Коль нет земли и нет ни пенни,
То в пору взяться за ученье.

Я, помню, видел эти две строчки на витрине в Бакстоне. Но нам, неученым, лучше приберечь свои денежки, а, сосед Пуллет? — И мистер Глегг с довольным видом потер колени.
— Дивлюсь я вам, мистер Глегг, — заявила его супруга. — Не к лицу это человеку вашего возраста и положения.
— Что не к лицу, миссис Глегг? — спросил мистер Глегг, весело подмигивая окружающим. — Новый синий костюм, который я сегодня надел?
— Мне жаль вас, мистер Глегг: как можно проявлять такую слабость характера! Я говорю, не к лицу вам шутить, когда ваша родня очертя голову несется к разорению.
— Коли это вы обо мне, — отозвался мистер Талливер, задетый за живое, — так обо мне можете не беспокоиться, я справлюсь со своими делами без посторонней помощи.
— Как это я забыл, — сказал мистер Дин, благоразумно переводя разговор на другую тему, — ведь я слышал от кого-то, что Уэйкем тоже собирается послать своего сына — Этого калеку — к пастору. Ты не помнишь, Сюзан? — обратился он к своей супруге.

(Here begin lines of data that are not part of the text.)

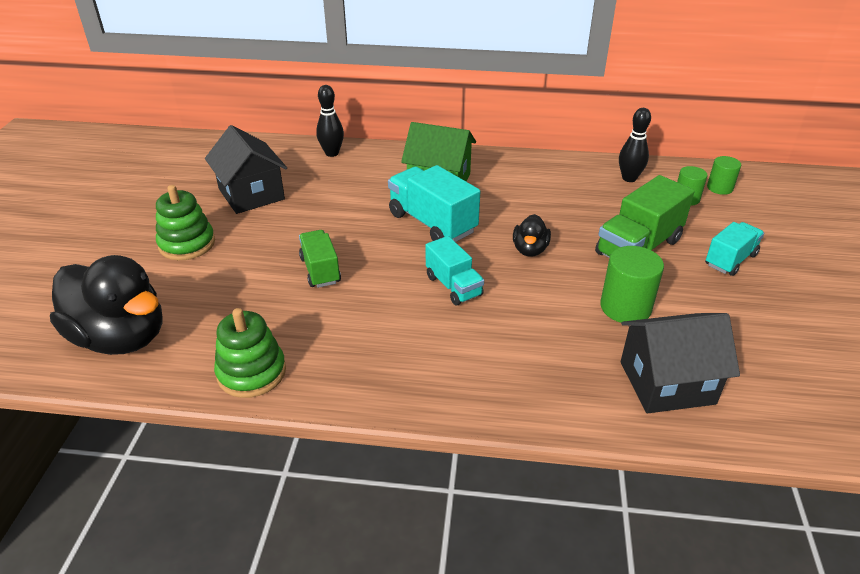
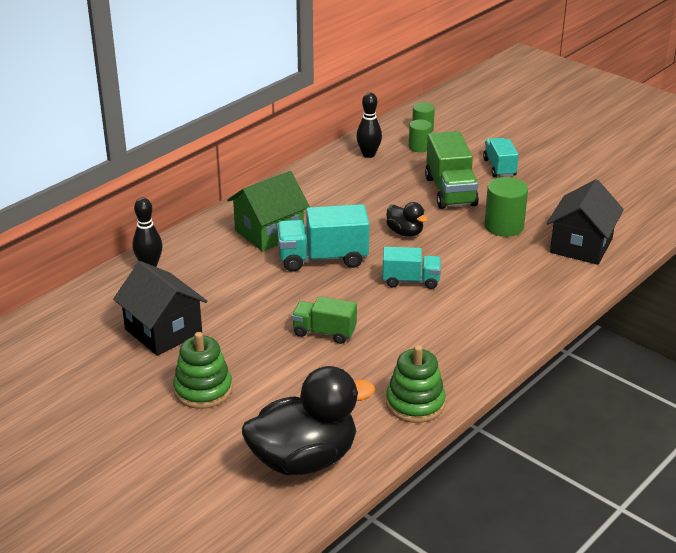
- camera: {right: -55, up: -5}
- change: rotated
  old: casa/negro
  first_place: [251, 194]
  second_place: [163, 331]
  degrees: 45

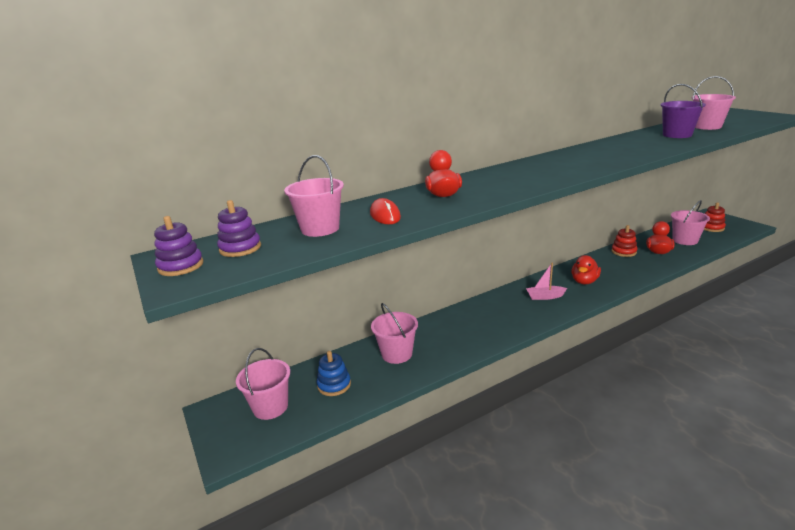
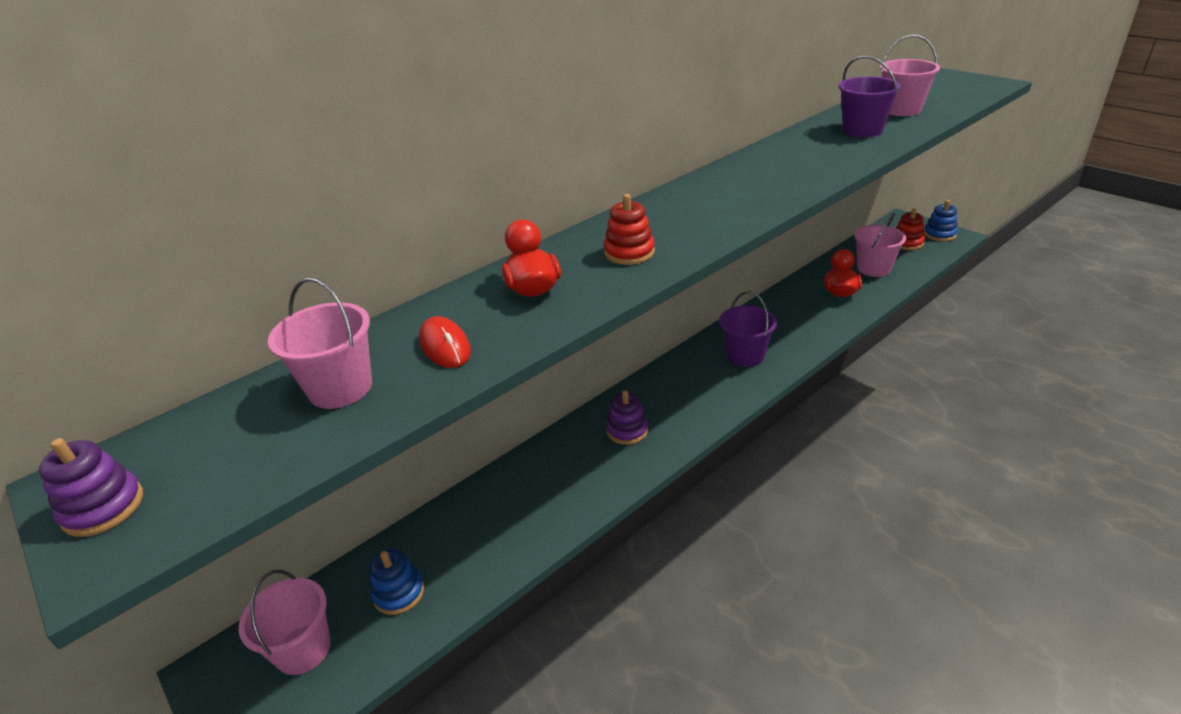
- camera: {right: -10, up: 10}
- change: gone
  old: balde/rosa
  first_place: [397, 354]
- change: gone
  old: barco/rosa
  first_place: [545, 296]
- change: new
  new: juguete apilable/azul
  second_place: [939, 234]
- change: shifted
  old: juguete apilable/morado
  first_place: [240, 248]
  second_place: [627, 430]
- change: shifted
  old: juguete apilable/rojo
  first_place: [623, 252]
  second_place: [629, 252]
- change: swapped
  old: pato/rojo
  new: balde/morado
  first_place: [584, 281]
  second_place: [745, 356]

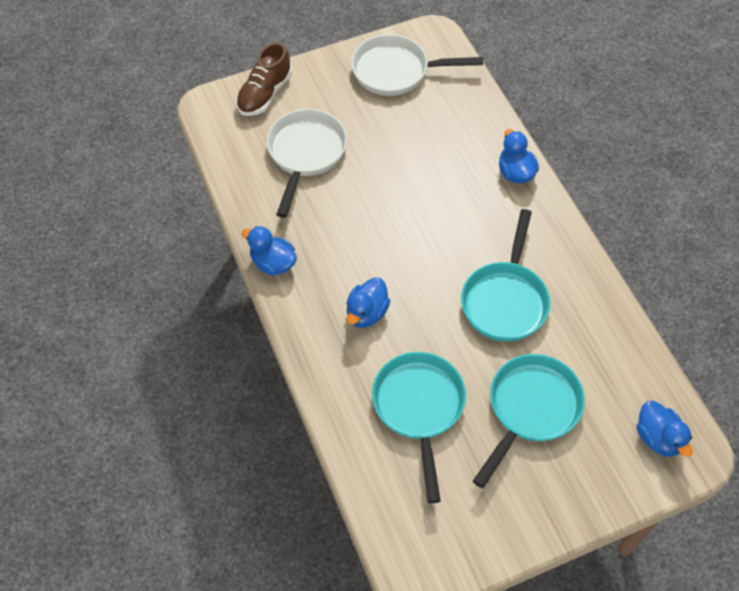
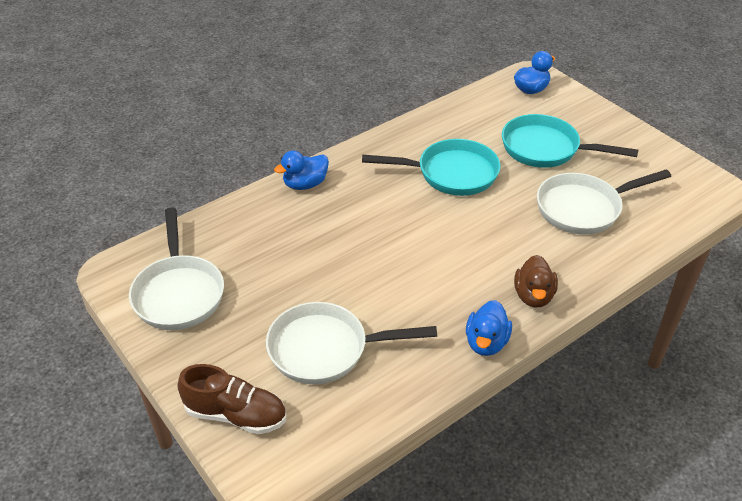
- camera: {right: -105, up: -15}
- change: gone
  old: pato/azul
  first_place: [367, 313]
- change: new
  new: pato/marrón
  second_place: [533, 296]
- change: repainted
  old: sartén/turquesa
  new: sartén/blanco
  first_place: [419, 408]
  second_place: [583, 208]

— Ничего не могу об этом сказать, ровно ничего, — ответила миссис Дин и снова крепко сжала губы. Кто-кто, но уж никак не миссис Дин станет ввязываться в перебранку, где того и гляди достанется тебе самому.
— Что ж, — сказал мистер Талливер преувеличенно весело, чтобы миссис Глегг видела, что он и думать о ней забыл. — Уж коли Уэйкем хочет послать сына к пастору — будьте уверены, я не промахнусь, когда сделаю то же. Уэйкем — самая продувная бестия, какую породил нечистый, но уж он-то насквозь видит всякого, с кем имеет дело. Да, да, скажите мне, кто мясник Уэйкема, и я скажу вам, где покупать мясо.
— Но сын адвоката Уэйкема — горбун, — заметила миссис Пуллет со смутным ощущением, что вся эта история принимает несколько похоронный характер, — натуральнее послать его к пастору.
— Да, — вмешался мистер Глегг, опрометчиво подхватывая слова миссис Пуллет, — не забывайте об этом, сосед Талливер. Сын Уэйкема вряд ли пойдет по деловой части. Уэйкем сделает из него джентльмена, из бедного мальчонки.
— Мистер Глегг, — прервала его миссис Глегг тоном, свидетельствующим, что, хотя она решила крепко закупорить свое негодование, оно помимо ее воли с шумом просачивается наружу, — придержите лучше язык, мистер Талливер не желает знать ваше мнение, равно как и мое. Иные люди сами лучше всех все знают.
— Ну, коли судить по вашим словам, так это к вам как раз и относится, — отрезал мистер Талливер, снова начиная кипятиться.
— О, я молчу, — саркастически промолвила миссис Глегг. — Моего совета не спрашивали, я и не даю его.
— Редкий случай, — сказал мистер Талливер. — Советы — единственное, что вы даете, даже чересчур охотно.
— Давать, может, я ничего и не даю, зато охотно ссужаю, — отпарировала миссис Глегг. — Я одалживала деньги кой-кому, кто, может статься, заставит меня пожалеть, что я ссужала собственную родню.
— Полно, полно, полно, — пытался успокоить их мистер Глегг.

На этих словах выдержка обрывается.